For the eco-savvy amongst us monocropping is another dreadful incarnation that thins the diversity of the natural world. We poison the earth so that nothing except crop X will grow in location Y with fertilizer Z. In so doing we weaken soil and the interconnected life that relies upon it.
So this is all bad of course...but reading over the weekend I learned why these could be worse than I had already thought. Join me on the other side, wont you?
Over the weekend I was reading some MM Kamshilov and he had some interesting things to say.
Kamshilov(a Soviet biologist) was interested in how biological communities dealt with toxins introduced into them.
He chose phenolic acid (actually good for you in small doses but was the injectable poison of choice of the Nazis) as the material he introduced into biological communities.
What he found was that the most complex biological assemblages broke down the poison most quickly and most completely.
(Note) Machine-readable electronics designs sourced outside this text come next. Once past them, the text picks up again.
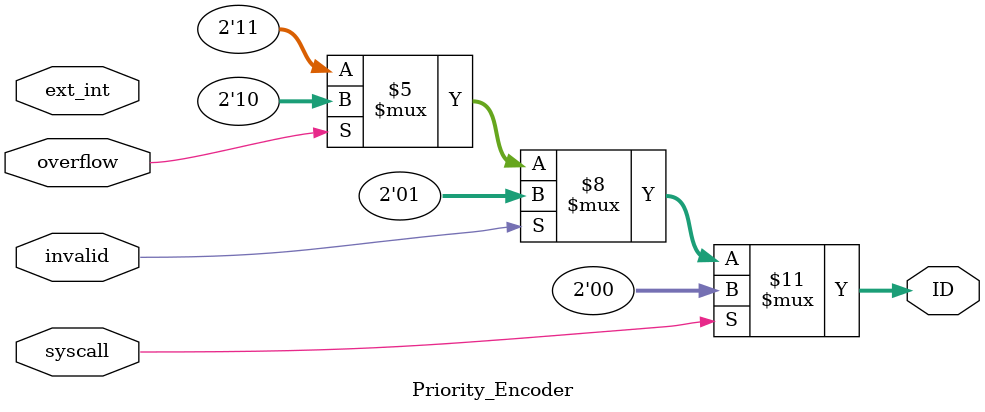
<source format=v>
`timescale 1ns / 1ps


module Priority_Encoder(
    input syscall, overflow, invalid, ext_int,
    output reg [1:0]ID
    );
    // Don't need enable bit as it should always be
    // on as it is looking for interrupts
    always@(*)
    begin
        if(syscall)         ID <= 0;
        else if (invalid)   ID <= 1;
        else if (overflow)  ID <= 2;
        else if (ext_int)   ID <= 3;
        else                ID <= 3;
    end
endmodule

</source>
Clever old MM added phenolic acid to four different enclosed ecosystems
- bacteria.
- bacteria and aquatic plants.
- bacteria, aquatic plants and mollusks.
- bacteria, aquatic plants, mollusks and fish.
So allegedly only the bacteria can officially break down the phenolic acid but the last two communities broke down the poison with the quickness.
MM thought that the waste products from the plants, mollusks and fish fed the bacteria which sped up their work. He also thought that the the other microorganism that come with plants et al also prey on the bacteria which speeds the cycling of mineral elements.
In the end he concluded that "the greater the diversity of species the more vigorous is the destruction of toxic material."
While I am a science buff I dont know where Kamshilov stands in the pantheon of scientists but the implications of this study are pretty huge. Extinctions and monocropping weakens the capacity of ecosystems to process the pollution that is introduced into it.
Isn't this more reason to protect biological diversity in all its forms,politically and otherwise?